Reducing the Cost of Quantum Chemical Data By Backpropagating Through Density Functional Theory
Alexander Mathiasen, Hatem Helal, Paul Balanca, Adam Krzywaniak, Ali Parviz, Frederik Hvilshøj, Blazej Banaszewski, Carlo Luschi, Andrew William Fitzgibbon
TL;DR
The paper tackles the data-labeling bottleneck in quantum chemistry posed by DFT's cubic scaling, proposing a Quantum Pre-trained Transformer (QPT) trained with an implicit DFT loss by backpropagating through the energy $E(\cdot)$. This bypasses the need for precomputed Hamiltonian labels, enabling an effectively infinite training stream and allowing scaling of molecular foundation models. The authors implement a 302M-parameter Transformer with an initial DFT guess, quantum biased attention, and density mixing, achieving comparable accuracy to prior supervised methods while reducing overall time (e.g., Uracil: 31h vs 786h total) and avoiding dataset creation costs.

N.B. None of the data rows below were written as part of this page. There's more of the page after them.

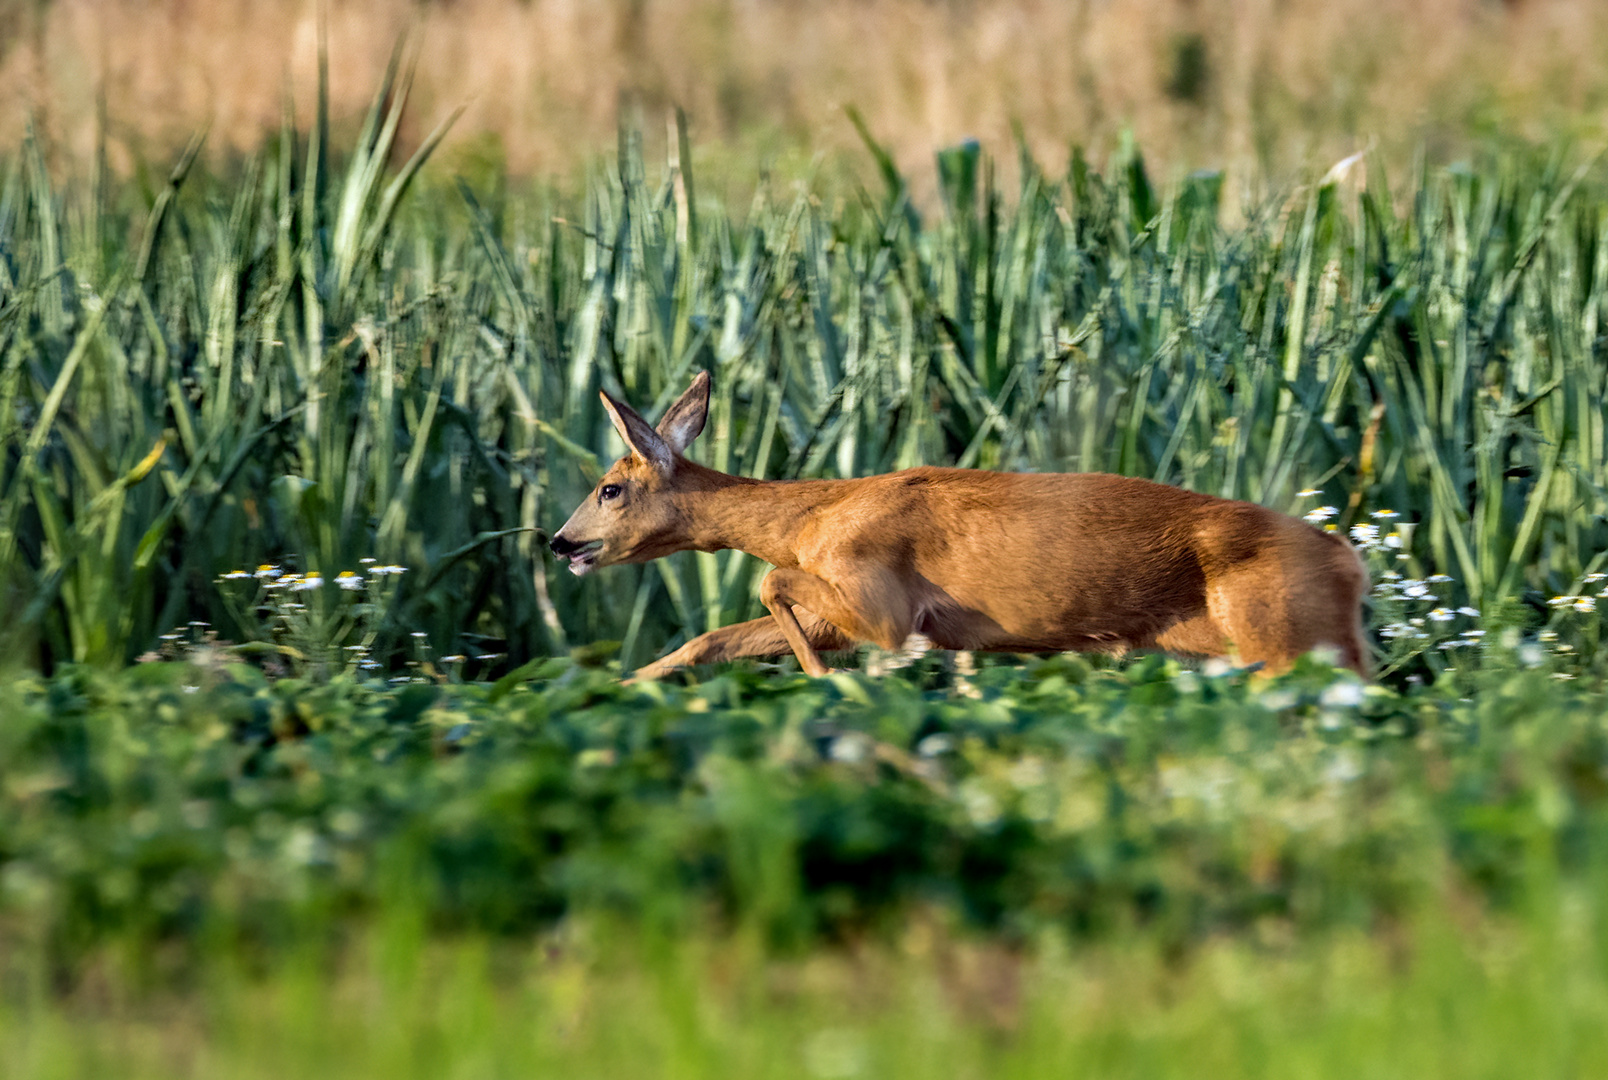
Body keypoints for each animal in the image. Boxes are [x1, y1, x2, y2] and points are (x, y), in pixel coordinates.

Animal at [553, 371, 1370, 675]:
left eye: (609, 489)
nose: (560, 543)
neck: (814, 517)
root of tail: (1351, 560)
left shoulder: (881, 601)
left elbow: (768, 581)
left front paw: (828, 683)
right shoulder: (841, 608)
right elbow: (709, 638)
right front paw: (627, 691)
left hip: (1284, 634)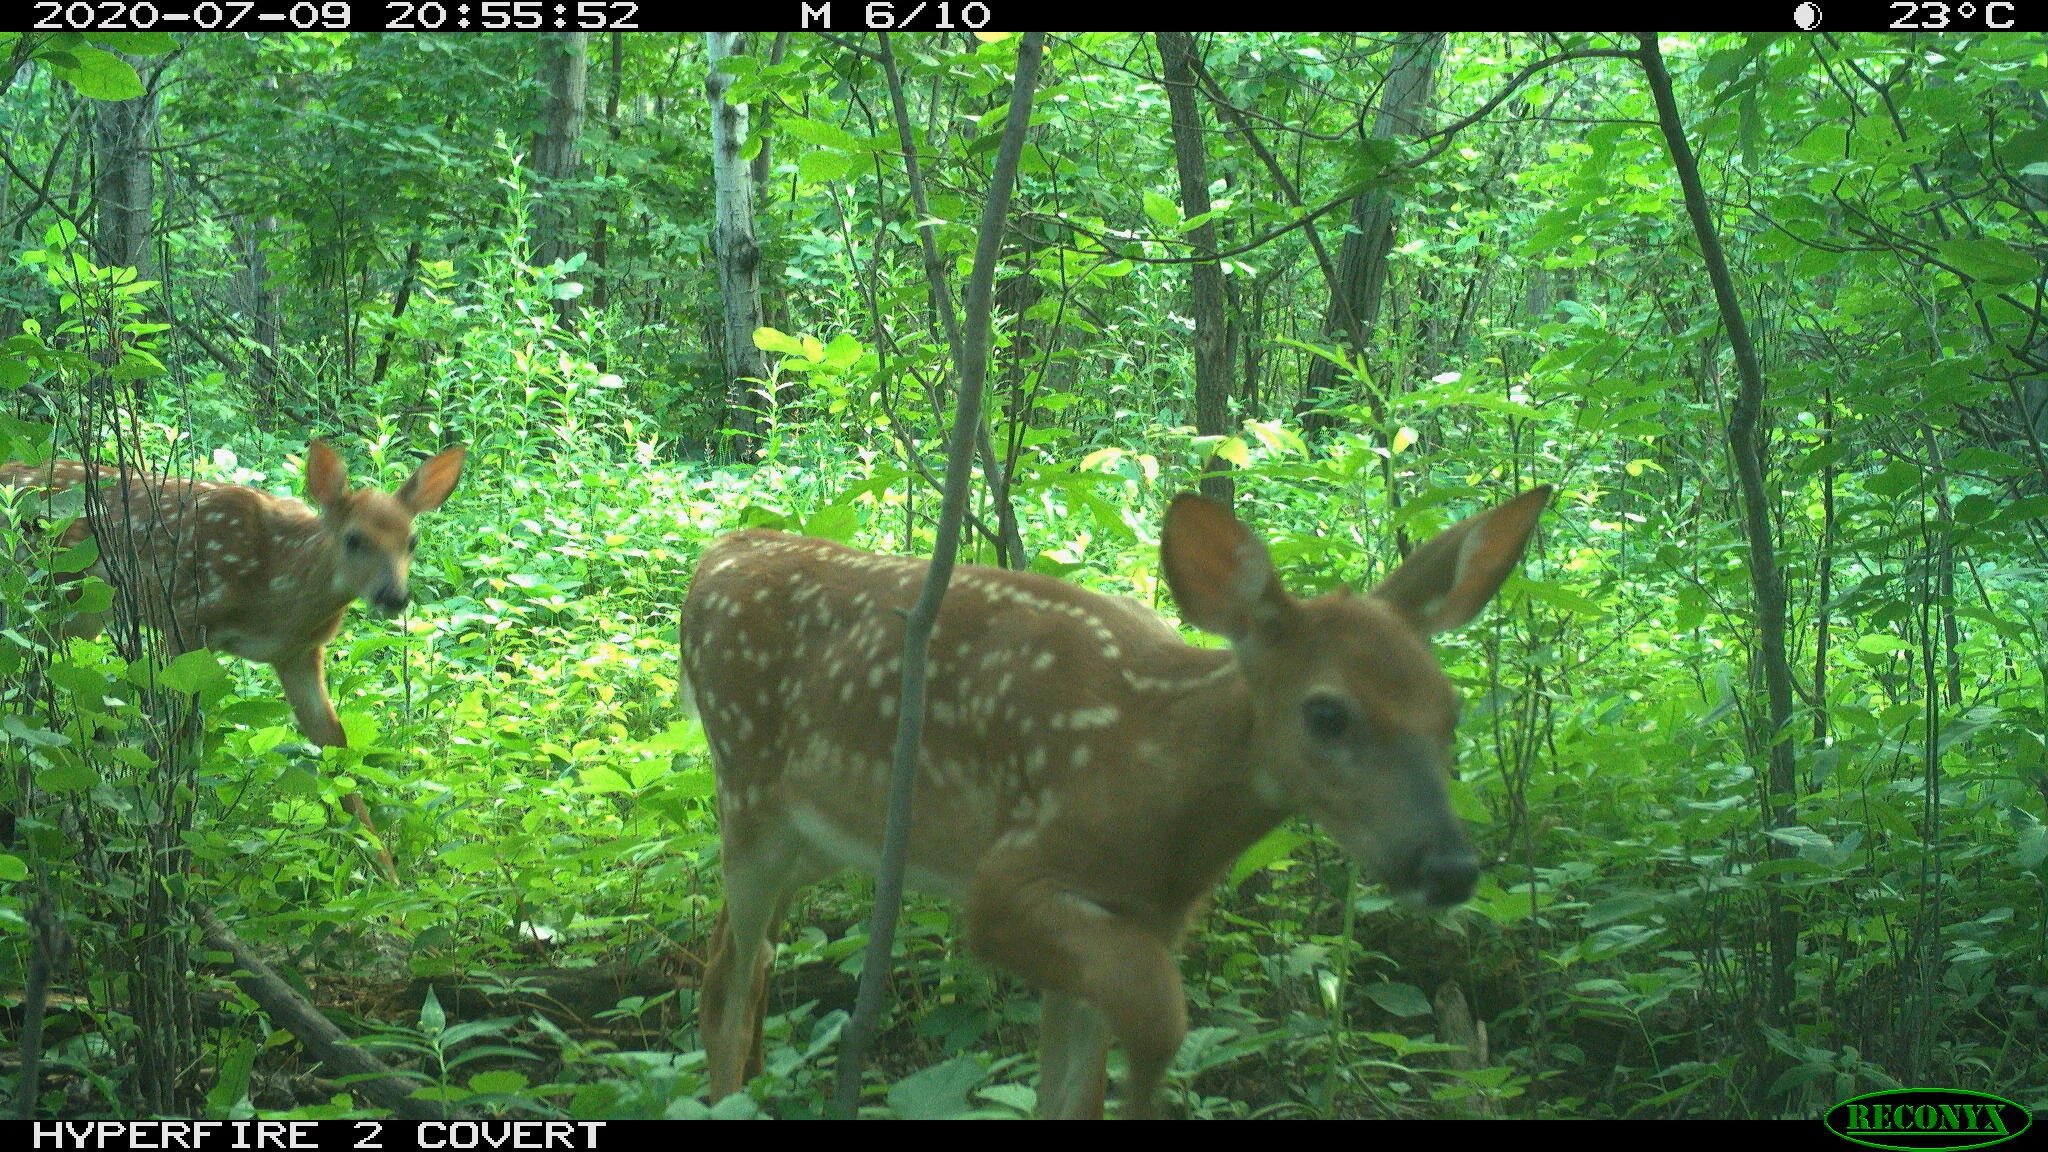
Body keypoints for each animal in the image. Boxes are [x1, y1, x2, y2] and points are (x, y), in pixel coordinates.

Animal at [1, 441, 467, 880]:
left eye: (412, 541)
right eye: (354, 539)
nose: (394, 596)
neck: (278, 589)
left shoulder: (297, 654)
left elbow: (333, 743)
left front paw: (388, 879)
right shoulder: (186, 616)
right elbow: (180, 733)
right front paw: (174, 858)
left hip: (83, 612)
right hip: (39, 588)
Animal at [680, 484, 1551, 1118]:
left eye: (1452, 711)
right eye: (1327, 713)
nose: (1449, 867)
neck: (1153, 776)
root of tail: (718, 551)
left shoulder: (1140, 915)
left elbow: (1072, 1090)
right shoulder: (1008, 880)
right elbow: (1157, 1012)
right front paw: (1148, 1087)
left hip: (813, 838)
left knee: (746, 956)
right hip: (747, 790)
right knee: (723, 983)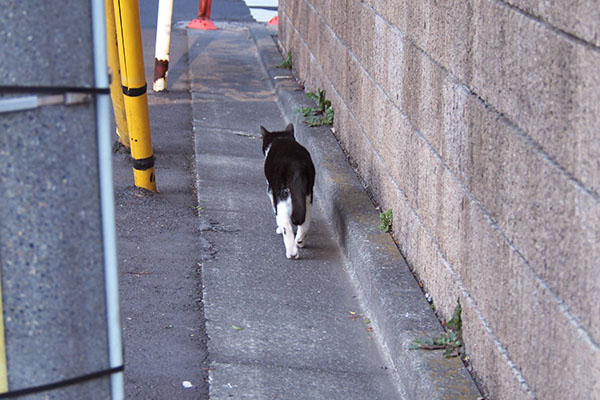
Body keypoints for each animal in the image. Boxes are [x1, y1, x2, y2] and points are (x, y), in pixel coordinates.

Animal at [262, 122, 318, 260]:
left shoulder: (271, 191)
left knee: (286, 225)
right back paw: (300, 241)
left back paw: (292, 252)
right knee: (305, 220)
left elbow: (275, 212)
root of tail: (296, 165)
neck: (280, 138)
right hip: (307, 197)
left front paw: (278, 228)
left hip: (282, 197)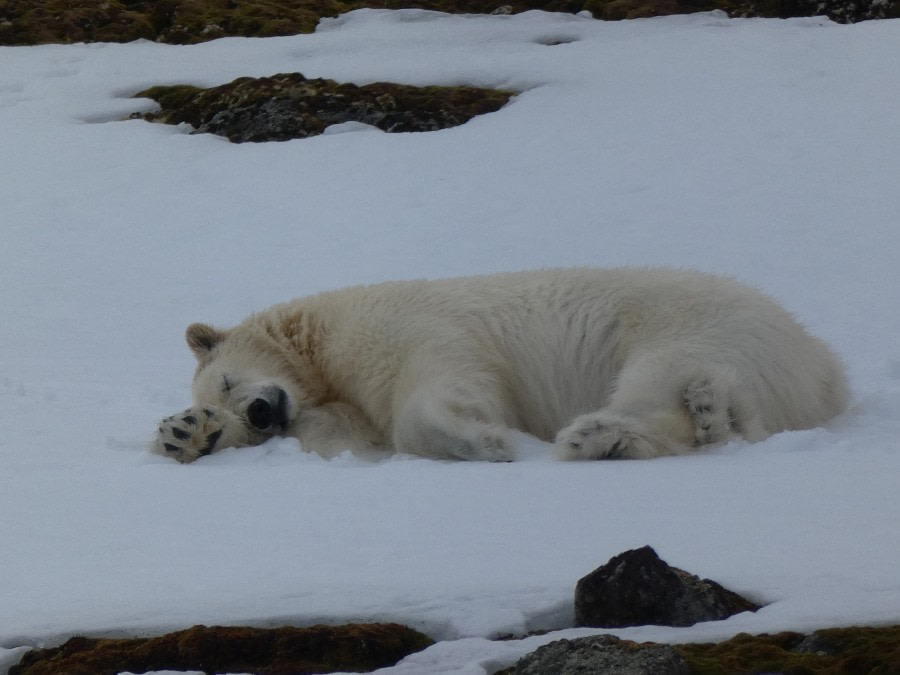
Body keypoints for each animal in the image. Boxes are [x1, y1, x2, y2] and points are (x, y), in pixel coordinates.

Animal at [151, 266, 848, 462]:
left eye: (230, 381)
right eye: (219, 404)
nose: (261, 412)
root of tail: (823, 364)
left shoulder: (399, 327)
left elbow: (440, 381)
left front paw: (483, 439)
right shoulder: (333, 406)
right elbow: (354, 439)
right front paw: (182, 434)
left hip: (691, 324)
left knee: (662, 378)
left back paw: (600, 433)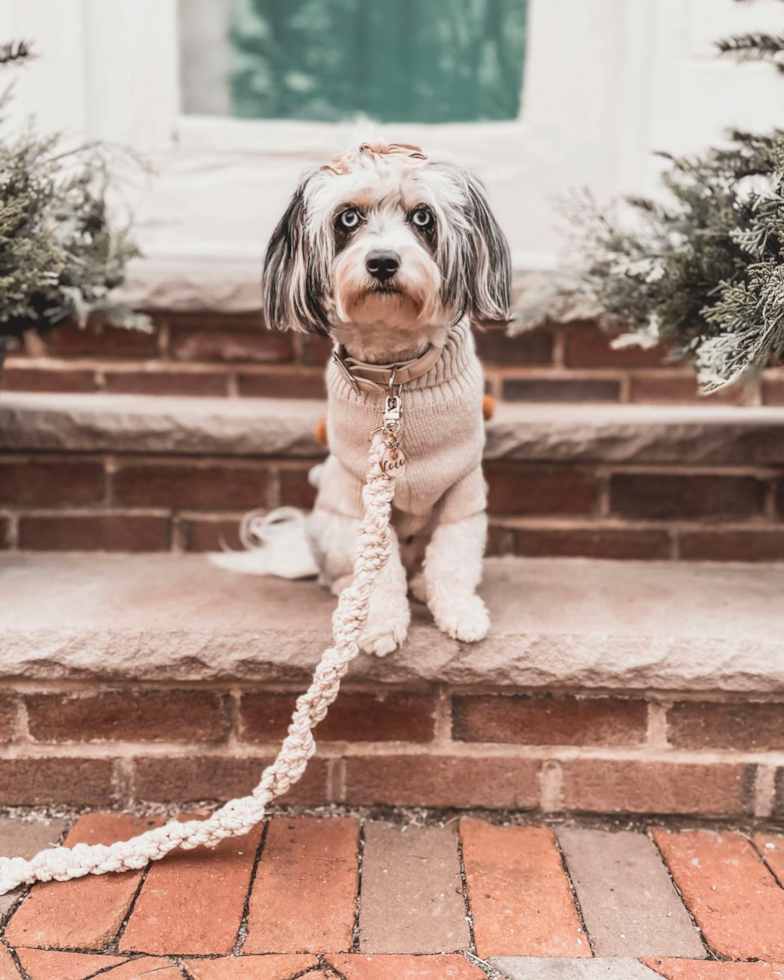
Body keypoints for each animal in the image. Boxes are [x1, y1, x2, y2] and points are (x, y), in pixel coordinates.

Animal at [260, 142, 512, 656]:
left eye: (423, 217)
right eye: (347, 218)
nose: (381, 262)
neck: (396, 374)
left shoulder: (463, 490)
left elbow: (453, 557)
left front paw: (460, 612)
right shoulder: (362, 496)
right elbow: (379, 569)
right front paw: (377, 625)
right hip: (329, 520)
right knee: (343, 571)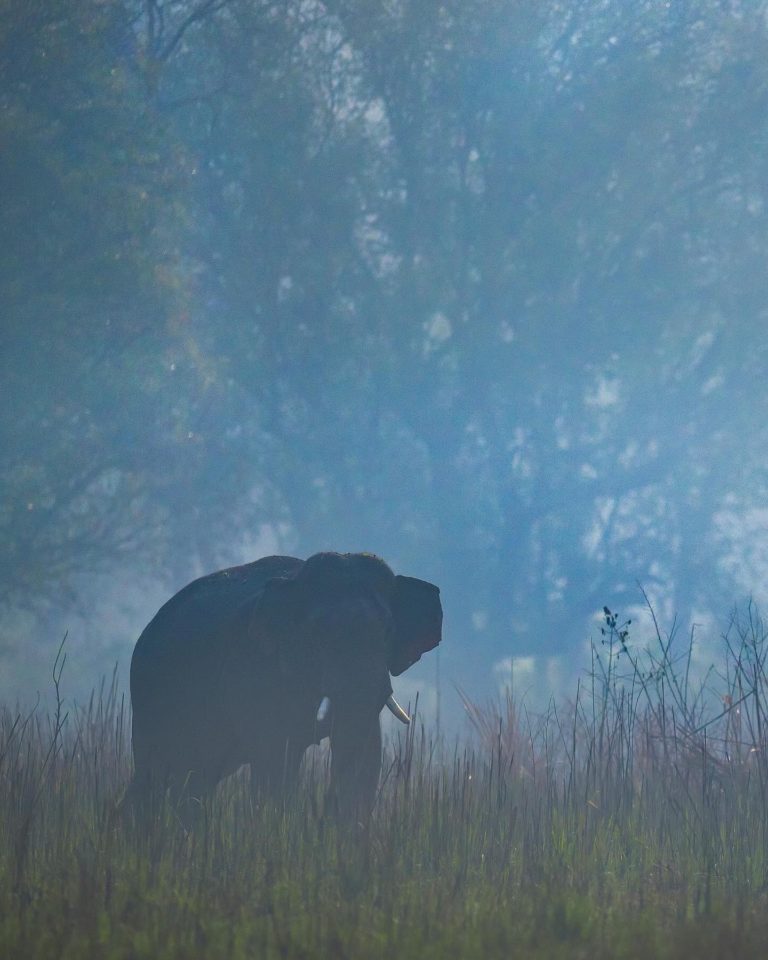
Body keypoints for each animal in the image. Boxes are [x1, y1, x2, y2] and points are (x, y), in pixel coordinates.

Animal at [127, 552, 444, 820]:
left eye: (387, 630)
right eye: (317, 632)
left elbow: (365, 752)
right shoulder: (254, 669)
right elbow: (275, 758)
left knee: (197, 777)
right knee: (156, 774)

This approach holds promise for scalable pretraining on larger molecules, peptides, and protein–ligand systems, potentially changing how quantum-chemical data is generated and used for foundation models.
Abstract
Density Functional Theory (DFT) accurately predicts the quantum chemical properties of molecules, but scales as $O(N_{\text{electrons}}^3)$. Schütt et al. (2019) successfully approximate DFT 1000x faster with Neural Networks (NN). Arguably, the biggest problem one faces when scaling to larger molecules is the cost of DFT labels. For example, it took years to create the PCQ dataset (Nakata & Shimazaki, 2017) on which subsequent NNs are trained within a week. DFT labels molecules by minimizing energy $E(\cdot )$ as a "loss function." We bypass dataset creation by directly training NNs with $E(\cdot )$ as a loss function. For comparison, Schütt et al. (2019) spent 626 hours creating a dataset on which they trained their NN for 160h, for a total of 786h; our method achieves comparable performance within 31h.